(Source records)
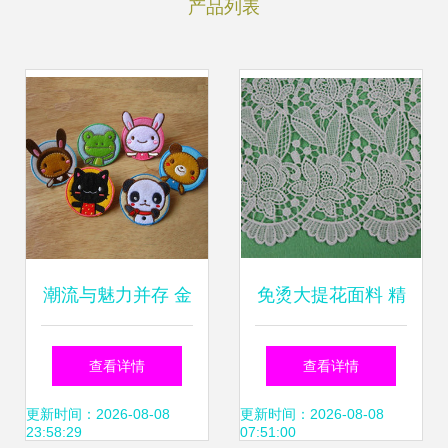
产品列表
潮流与魅力并存 金
免烫大提花面料 精
华市可可电脑绣花
致工艺与现代功能
查看详情
查看详情
厂星级面料绘就哈
的完美结合
更新时间：2026-08-08
更新时间：2026-08-08
23:58:29
07:51:00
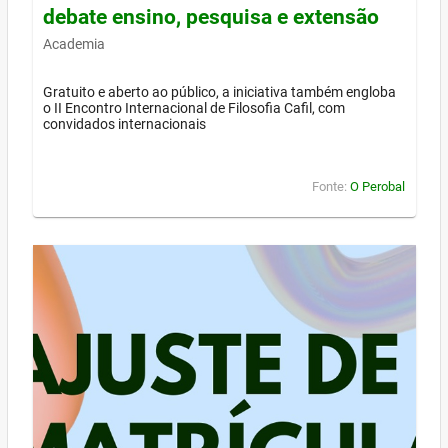
debate ensino, pesquisa e extensão
Academia
Gratuito e aberto ao público, a iniciativa também engloba
o II Encontro Internacional de Filosofia Cafil, com
convidados internacionais
Fonte:
O Perobal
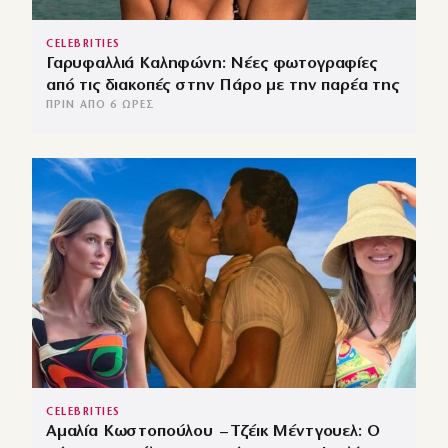
CELEBRITIES
Γαρυφαλλιά Καληφώνη: Νέες φωτογραφίες
από τις διακοπές στην Πάρο με την παρέα της
ΠΡΙΝ ΑΠΌ 6 ΏΡΕΣ
CELEBRITIES
Αμαλία Κωστοπούλου – Τζέικ Μέντγουελ: Ο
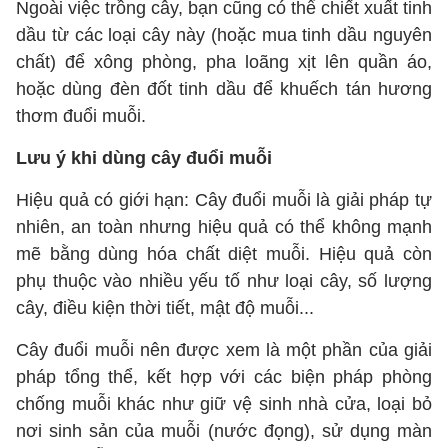
Ngoài việc trồng cây, bạn cũng có thể chiết xuất tinh
dầu từ các loại cây này (hoặc mua tinh dầu nguyên
chất) để xông phòng, pha loãng xịt lên quần áo,
hoặc dùng đèn đốt tinh dầu để khuếch tán hương
thơm đuổi muỗi.
Lưu ý khi dùng cây đuổi muỗi
Hiệu quả có giới hạn: Cây đuổi muỗi là giải pháp tự
nhiên, an toàn nhưng hiệu quả có thể không mạnh
mẽ bằng dùng hóa chất diệt muỗi. Hiệu quả còn
phụ thuộc vào nhiều yếu tố như loại cây, số lượng
cây, điều kiện thời tiết, mật độ muỗi...
Cây đuổi muỗi nên được xem là một phần của giải
pháp tổng thể, kết hợp với các biện pháp phòng
chống muỗi khác như giữ vệ sinh nhà cửa, loại bỏ
nơi sinh sản của muỗi (nước đọng), sử dụng màn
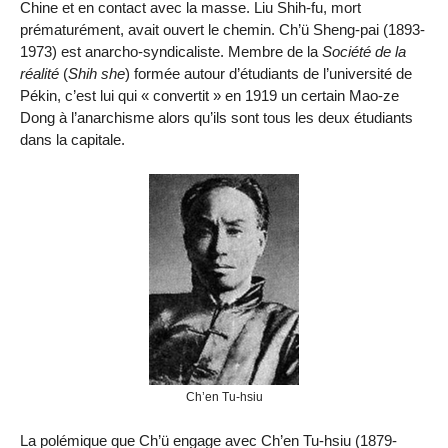
Chine et en contact avec la masse. Liu Shih-fu, mort
prématurément, avait ouvert le chemin. Ch’ü Sheng-pai (1893-
1973) est anarcho-syndicaliste. Membre de la
Société de la
réalité
(
Shih she
) formée autour d’étudiants de l’université de
Pékin, c’est lui qui « convertit » en 1919 un certain Mao-ze
Dong à l’anarchisme alors qu’ils sont tous les deux étudiants
dans la capitale.
Ch’en Tu-hsiu
La polémique que Ch’ü engage avec Ch’en Tu-hsiu (1879-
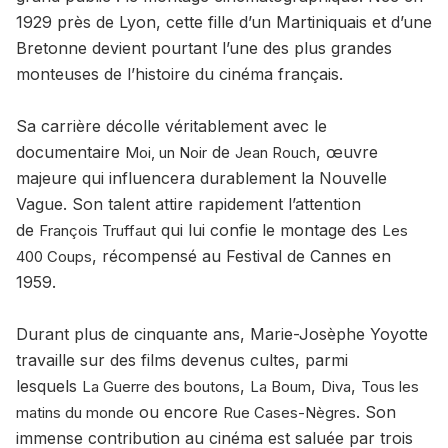
1929 près de Lyon, cette fille d’un Martiniquais et d’une
Bretonne devient pourtant l’une des plus grandes
monteuses de l’histoire du cinéma français.
Sa carrière décolle véritablement avec le
documentaire
de
, œuvre
Moi, un Noir
Jean Rouch
majeure qui influencera durablement la Nouvelle
Vague. Son talent attire rapidement l’attention
de
qui lui confie le montage des
François Truffaut
Les
, récompensé au Festival de Cannes en
400 Coups
1959.
Durant plus de cinquante ans, Marie-Josèphe Yoyotte
travaille sur des films devenus cultes, parmi
lesquels
,
,
,
La Guerre des boutons
La Boum
Diva
Tous les
ou encore
. Son
matins du monde
Rue Cases-Nègres
immense contribution au cinéma est saluée par trois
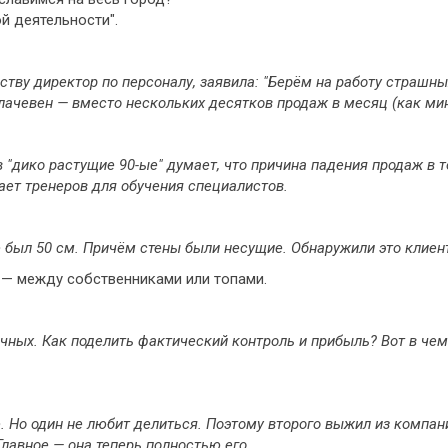
й деятельности".
ству директор по персоналу, заявила: "Берём на работу страшны
лачевен — вместо нескольких десятков продаж в месяц (как ми
 "дико растущие 90-ые" думает, что причина падения продаж в т
ает тренеров для обучения специалистов.
 был 50 см. Причём стены были несущие. Обнаружили это клиент
 — между собственниками или топами.
чных. Как поделить фактический контроль и прибыль? Вот в чем 
. Но один не любит делиться. Поэтому второго выжил из компани
Главное — она теперь полностью его.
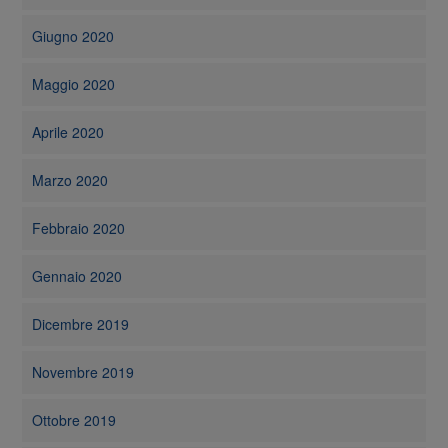
Giugno 2020
Maggio 2020
Aprile 2020
Marzo 2020
Febbraio 2020
Gennaio 2020
Dicembre 2019
Novembre 2019
Ottobre 2019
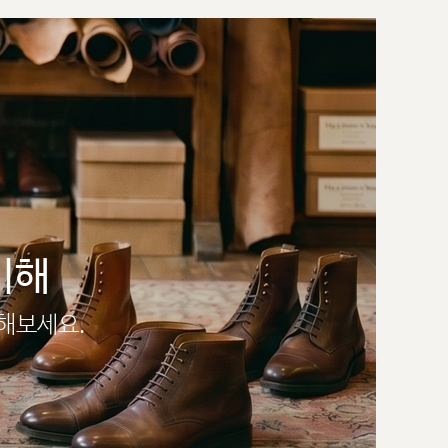
이해
인해보세요.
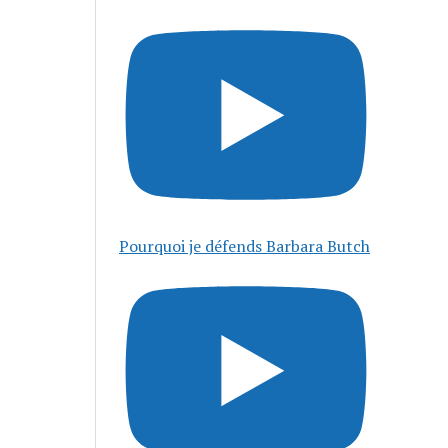
Pourquoi je défends Barbara Butch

§ THE TASK
Rewrite the lines of the records from the line containing "Ngoài việc trồng" to the line containing "Lưu ý khi dùng cây đuổi muỗi", replacing "muỗi" with "côn trùng" and leaving everything else unchanged.

§ WRITTEN ANSWER
Ngoài việc trồng cây, bạn cũng có thể chiết xuất tinh
dầu từ các loại cây này (hoặc mua tinh dầu nguyên
chất) để xông phòng, pha loãng xịt lên quần áo,
hoặc dùng đèn đốt tinh dầu để khuếch tán hương
thơm đuổi côn trùng.
Lưu ý khi dùng cây đuổi côn trùng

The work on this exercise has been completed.